The divergent spreads emerged when the central bank changed its policy to fight inflation, which, at an annual rate of 8.1%, is the highest level since the creation of the euro in 1999. to end bond-buying programs that have large amounts of government debt, the bank also said it would raise interest rates in July for the first time in more than a decade. This decision will be followed by another, probably larger, rate hike in September.

As traders bet on the level to which the central bank will raise interest rates to contain inflation, concerns are growing over the impact of the rate hike on highly indebted countries. Italy, which has the second-highest public debt-to-GDP ratio in the euro zone, saw yields on its 10-year bonds climb above 4% this week for the first time since 2014. The spread between its yield and that of Germany, considered the region’s benchmark, reached its highest level since the start of 2020, when the pandemic rocked bond markets.

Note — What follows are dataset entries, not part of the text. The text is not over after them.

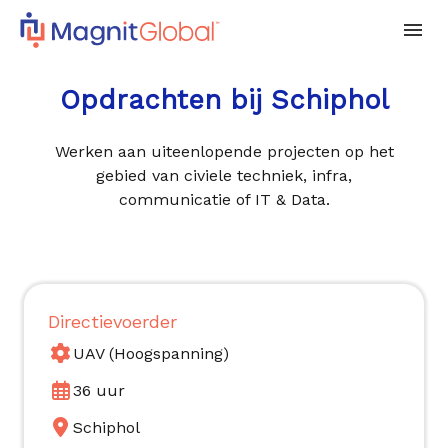
Opdrachten bij Schiphol
Werken aan uiteenlopende projecten op het
gebied van civiele techniek, infra,
communicatie of IT & Data.
Directievoerder
UAV (Hoogspanning)
36 uur
Schiphol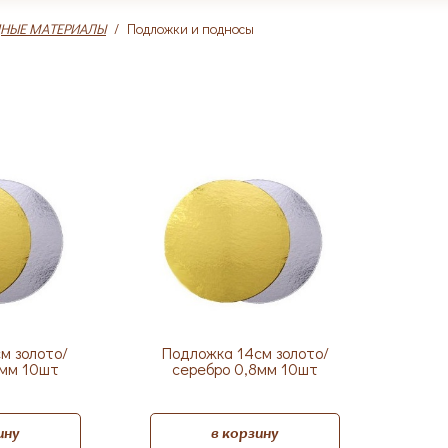
ДНЫЕ МАТЕРИАЛЫ
/
Подложки и подносы
м золото/
Подложка 14см золото/
8мм 10шт
серебро 0,8мм 10шт
ину
в корзину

“The pandemic has left lasting vulnerabilities in the eurozone economy that are indeed contributing to the uneven transmission of our monetary policy normalization across jurisdictions,” the bank said in a statement on Wednesday.

The announcement sent bond yields lower across the eurozone. Italy’s 10-year yield fell to 3.71% from 4.17% the previous day. Its gap, or gap, with Germany’s performance has also narrowed.

The European Central Bank faces a particular challenge as it determines monetary policy in a range of economies. On the one hand, it is tightening its monetary policy in the face of high “undesirable” inflation, but on the other hand, it is trying to ease the financing conditions of certain countries through bond purchases.

“It will take a few days to see how the markets digest this, let alone more details from the ECB,” Claus Vistesen, an economist at Pantheon Macroeconomics, wrote in a note to clients. “The presence of an anti-fragmentation tool means the ECB has more room to raise rates without spreads widening excessively.”